> [Your objective] Every entry in the listing below has to be given again exactly.

Start of Recorded information

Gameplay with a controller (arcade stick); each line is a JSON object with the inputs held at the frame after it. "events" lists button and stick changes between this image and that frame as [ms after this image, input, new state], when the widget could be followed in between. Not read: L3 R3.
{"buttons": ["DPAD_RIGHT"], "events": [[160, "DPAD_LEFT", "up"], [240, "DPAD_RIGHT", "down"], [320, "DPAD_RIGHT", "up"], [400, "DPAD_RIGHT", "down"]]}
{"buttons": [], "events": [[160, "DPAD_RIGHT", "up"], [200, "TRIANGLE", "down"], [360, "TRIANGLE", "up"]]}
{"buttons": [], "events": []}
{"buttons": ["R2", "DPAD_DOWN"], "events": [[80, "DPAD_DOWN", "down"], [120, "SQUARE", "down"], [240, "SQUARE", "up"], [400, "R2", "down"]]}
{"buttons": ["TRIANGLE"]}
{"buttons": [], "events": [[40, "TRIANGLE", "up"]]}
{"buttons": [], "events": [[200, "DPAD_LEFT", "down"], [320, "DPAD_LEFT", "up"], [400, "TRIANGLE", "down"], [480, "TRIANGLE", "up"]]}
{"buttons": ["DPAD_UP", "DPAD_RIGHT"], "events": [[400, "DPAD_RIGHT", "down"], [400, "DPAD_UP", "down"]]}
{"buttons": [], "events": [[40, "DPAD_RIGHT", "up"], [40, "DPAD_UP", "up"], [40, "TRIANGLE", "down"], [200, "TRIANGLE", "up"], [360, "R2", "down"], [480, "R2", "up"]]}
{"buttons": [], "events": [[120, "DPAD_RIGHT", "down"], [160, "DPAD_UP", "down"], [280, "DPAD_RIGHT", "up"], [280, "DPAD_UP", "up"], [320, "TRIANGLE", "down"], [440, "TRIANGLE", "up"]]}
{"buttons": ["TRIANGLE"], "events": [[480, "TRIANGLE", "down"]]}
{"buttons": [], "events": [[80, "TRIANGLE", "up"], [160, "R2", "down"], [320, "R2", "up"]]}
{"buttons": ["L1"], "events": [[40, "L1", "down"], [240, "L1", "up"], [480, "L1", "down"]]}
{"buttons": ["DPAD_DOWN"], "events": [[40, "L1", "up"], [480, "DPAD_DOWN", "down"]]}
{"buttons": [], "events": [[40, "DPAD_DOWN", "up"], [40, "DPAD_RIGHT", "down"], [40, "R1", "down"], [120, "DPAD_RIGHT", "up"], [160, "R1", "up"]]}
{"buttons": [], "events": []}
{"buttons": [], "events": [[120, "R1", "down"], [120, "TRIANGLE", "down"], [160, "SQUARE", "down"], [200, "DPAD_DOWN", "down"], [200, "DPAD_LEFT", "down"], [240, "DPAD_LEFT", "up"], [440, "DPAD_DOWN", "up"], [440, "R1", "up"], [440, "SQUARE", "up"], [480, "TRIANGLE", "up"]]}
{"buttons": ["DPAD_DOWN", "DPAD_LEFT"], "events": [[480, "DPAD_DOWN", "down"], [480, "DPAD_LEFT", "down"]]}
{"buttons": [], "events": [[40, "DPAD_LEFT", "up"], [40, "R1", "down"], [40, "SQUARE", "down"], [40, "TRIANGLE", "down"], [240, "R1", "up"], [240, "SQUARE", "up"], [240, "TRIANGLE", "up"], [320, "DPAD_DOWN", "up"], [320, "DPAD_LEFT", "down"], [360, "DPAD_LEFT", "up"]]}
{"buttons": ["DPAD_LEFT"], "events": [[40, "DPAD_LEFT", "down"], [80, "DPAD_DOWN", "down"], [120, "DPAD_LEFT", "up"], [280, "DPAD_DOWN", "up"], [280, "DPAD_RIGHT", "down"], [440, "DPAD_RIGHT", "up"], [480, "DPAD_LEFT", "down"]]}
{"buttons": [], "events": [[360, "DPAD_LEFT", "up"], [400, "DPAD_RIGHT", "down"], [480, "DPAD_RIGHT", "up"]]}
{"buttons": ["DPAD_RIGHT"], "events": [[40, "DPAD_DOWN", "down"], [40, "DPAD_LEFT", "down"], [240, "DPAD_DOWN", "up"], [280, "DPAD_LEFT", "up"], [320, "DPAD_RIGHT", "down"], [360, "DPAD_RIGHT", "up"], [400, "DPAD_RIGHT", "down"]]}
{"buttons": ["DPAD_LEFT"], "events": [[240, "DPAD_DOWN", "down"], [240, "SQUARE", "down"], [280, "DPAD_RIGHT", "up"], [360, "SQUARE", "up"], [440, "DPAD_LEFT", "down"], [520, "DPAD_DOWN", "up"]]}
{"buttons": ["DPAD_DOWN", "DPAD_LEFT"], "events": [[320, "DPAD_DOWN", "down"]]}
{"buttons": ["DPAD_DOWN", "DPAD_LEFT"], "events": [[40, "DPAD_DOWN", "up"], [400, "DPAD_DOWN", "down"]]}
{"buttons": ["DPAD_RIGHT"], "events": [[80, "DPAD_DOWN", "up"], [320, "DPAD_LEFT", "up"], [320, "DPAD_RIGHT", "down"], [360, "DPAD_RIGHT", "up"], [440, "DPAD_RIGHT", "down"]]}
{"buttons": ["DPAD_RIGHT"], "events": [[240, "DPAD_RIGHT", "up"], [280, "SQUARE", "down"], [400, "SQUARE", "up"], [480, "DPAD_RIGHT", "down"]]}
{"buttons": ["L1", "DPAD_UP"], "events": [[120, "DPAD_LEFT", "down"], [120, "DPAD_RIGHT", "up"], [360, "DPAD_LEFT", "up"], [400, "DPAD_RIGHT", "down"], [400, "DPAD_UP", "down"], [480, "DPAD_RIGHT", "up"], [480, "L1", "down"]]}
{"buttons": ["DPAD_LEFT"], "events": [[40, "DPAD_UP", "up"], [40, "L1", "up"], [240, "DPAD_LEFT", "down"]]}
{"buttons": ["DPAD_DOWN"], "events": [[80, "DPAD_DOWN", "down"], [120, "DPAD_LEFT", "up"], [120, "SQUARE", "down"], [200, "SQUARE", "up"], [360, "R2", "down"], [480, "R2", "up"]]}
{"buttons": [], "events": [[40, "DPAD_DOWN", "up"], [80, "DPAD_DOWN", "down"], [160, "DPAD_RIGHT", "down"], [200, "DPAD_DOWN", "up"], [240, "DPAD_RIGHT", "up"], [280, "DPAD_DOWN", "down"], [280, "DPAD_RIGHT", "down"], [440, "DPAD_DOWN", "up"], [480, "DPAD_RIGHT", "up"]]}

End of Recorded information

> [Answer for this exercise]
Gameplay with a controller (arcade stick); each line is a JSON object with the inputs held at the frame after it. "events" lists button and stick changes between this image and that frame as [ms after this image, input, new state], when the widget could be followed in between. Not read: L3 R3.
{"buttons": ["DPAD_RIGHT"], "events": [[160, "DPAD_LEFT", "up"], [240, "DPAD_RIGHT", "down"], [320, "DPAD_RIGHT", "up"], [400, "DPAD_RIGHT", "down"]]}
{"buttons": [], "events": [[160, "DPAD_RIGHT", "up"], [200, "TRIANGLE", "down"], [360, "TRIANGLE", "up"]]}
{"buttons": [], "events": []}
{"buttons": ["R2", "DPAD_DOWN"], "events": [[80, "DPAD_DOWN", "down"], [120, "SQUARE", "down"], [240, "SQUARE", "up"], [400, "R2", "down"]]}
{"buttons": ["TRIANGLE"]}
{"buttons": [], "events": [[40, "TRIANGLE", "up"]]}
{"buttons": [], "events": [[200, "DPAD_LEFT", "down"], [320, "DPAD_LEFT", "up"], [400, "TRIANGLE", "down"], [480, "TRIANGLE", "up"]]}
{"buttons": ["DPAD_UP", "DPAD_RIGHT"], "events": [[400, "DPAD_RIGHT", "down"], [400, "DPAD_UP", "down"]]}
{"buttons": [], "events": [[40, "DPAD_RIGHT", "up"], [40, "DPAD_UP", "up"], [40, "TRIANGLE", "down"], [200, "TRIANGLE", "up"], [360, "R2", "down"], [480, "R2", "up"]]}
{"buttons": [], "events": [[120, "DPAD_RIGHT", "down"], [160, "DPAD_UP", "down"], [280, "DPAD_RIGHT", "up"], [280, "DPAD_UP", "up"], [320, "TRIANGLE", "down"], [440, "TRIANGLE", "up"]]}
{"buttons": ["TRIANGLE"], "events": [[480, "TRIANGLE", "down"]]}
{"buttons": [], "events": [[80, "TRIANGLE", "up"], [160, "R2", "down"], [320, "R2", "up"]]}
{"buttons": ["L1"], "events": [[40, "L1", "down"], [240, "L1", "up"], [480, "L1", "down"]]}
{"buttons": ["DPAD_DOWN"], "events": [[40, "L1", "up"], [480, "DPAD_DOWN", "down"]]}
{"buttons": [], "events": [[40, "DPAD_DOWN", "up"], [40, "DPAD_RIGHT", "down"], [40, "R1", "down"], [120, "DPAD_RIGHT", "up"], [160, "R1", "up"]]}
{"buttons": [], "events": []}
{"buttons": [], "events": [[120, "R1", "down"], [120, "TRIANGLE", "down"], [160, "SQUARE", "down"], [200, "DPAD_DOWN", "down"], [200, "DPAD_LEFT", "down"], [240, "DPAD_LEFT", "up"], [440, "DPAD_DOWN", "up"], [440, "R1", "up"], [440, "SQUARE", "up"], [480, "TRIANGLE", "up"]]}
{"buttons": ["DPAD_DOWN", "DPAD_LEFT"], "events": [[480, "DPAD_DOWN", "down"], [480, "DPAD_LEFT", "down"]]}
{"buttons": [], "events": [[40, "DPAD_LEFT", "up"], [40, "R1", "down"], [40, "SQUARE", "down"], [40, "TRIANGLE", "down"], [240, "R1", "up"], [240, "SQUARE", "up"], [240, "TRIANGLE", "up"], [320, "DPAD_DOWN", "up"], [320, "DPAD_LEFT", "down"], [360, "DPAD_LEFT", "up"]]}
{"buttons": ["DPAD_LEFT"], "events": [[40, "DPAD_LEFT", "down"], [80, "DPAD_DOWN", "down"], [120, "DPAD_LEFT", "up"], [280, "DPAD_DOWN", "up"], [280, "DPAD_RIGHT", "down"], [440, "DPAD_RIGHT", "up"], [480, "DPAD_LEFT", "down"]]}
{"buttons": [], "events": [[360, "DPAD_LEFT", "up"], [400, "DPAD_RIGHT", "down"], [480, "DPAD_RIGHT", "up"]]}
{"buttons": ["DPAD_RIGHT"], "events": [[40, "DPAD_DOWN", "down"], [40, "DPAD_LEFT", "down"], [240, "DPAD_DOWN", "up"], [280, "DPAD_LEFT", "up"], [320, "DPAD_RIGHT", "down"], [360, "DPAD_RIGHT", "up"], [400, "DPAD_RIGHT", "down"]]}
{"buttons": ["DPAD_LEFT"], "events": [[240, "DPAD_DOWN", "down"], [240, "SQUARE", "down"], [280, "DPAD_RIGHT", "up"], [360, "SQUARE", "up"], [440, "DPAD_LEFT", "down"], [520, "DPAD_DOWN", "up"]]}
{"buttons": ["DPAD_DOWN", "DPAD_LEFT"], "events": [[320, "DPAD_DOWN", "down"]]}
{"buttons": ["DPAD_DOWN", "DPAD_LEFT"], "events": [[40, "DPAD_DOWN", "up"], [400, "DPAD_DOWN", "down"]]}
{"buttons": ["DPAD_RIGHT"], "events": [[80, "DPAD_DOWN", "up"], [320, "DPAD_LEFT", "up"], [320, "DPAD_RIGHT", "down"], [360, "DPAD_RIGHT", "up"], [440, "DPAD_RIGHT", "down"]]}
{"buttons": ["DPAD_RIGHT"], "events": [[240, "DPAD_RIGHT", "up"], [280, "SQUARE", "down"], [400, "SQUARE", "up"], [480, "DPAD_RIGHT", "down"]]}
{"buttons": ["L1", "DPAD_UP"], "events": [[120, "DPAD_LEFT", "down"], [120, "DPAD_RIGHT", "up"], [360, "DPAD_LEFT", "up"], [400, "DPAD_RIGHT", "down"], [400, "DPAD_UP", "down"], [480, "DPAD_RIGHT", "up"], [480, "L1", "down"]]}
{"buttons": ["DPAD_LEFT"], "events": [[40, "DPAD_UP", "up"], [40, "L1", "up"], [240, "DPAD_LEFT", "down"]]}
{"buttons": ["DPAD_DOWN"], "events": [[80, "DPAD_DOWN", "down"], [120, "DPAD_LEFT", "up"], [120, "SQUARE", "down"], [200, "SQUARE", "up"], [360, "R2", "down"], [480, "R2", "up"]]}
{"buttons": [], "events": [[40, "DPAD_DOWN", "up"], [80, "DPAD_DOWN", "down"], [160, "DPAD_RIGHT", "down"], [200, "DPAD_DOWN", "up"], [240, "DPAD_RIGHT", "up"], [280, "DPAD_DOWN", "down"], [280, "DPAD_RIGHT", "down"], [440, "DPAD_DOWN", "up"], [480, "DPAD_RIGHT", "up"]]}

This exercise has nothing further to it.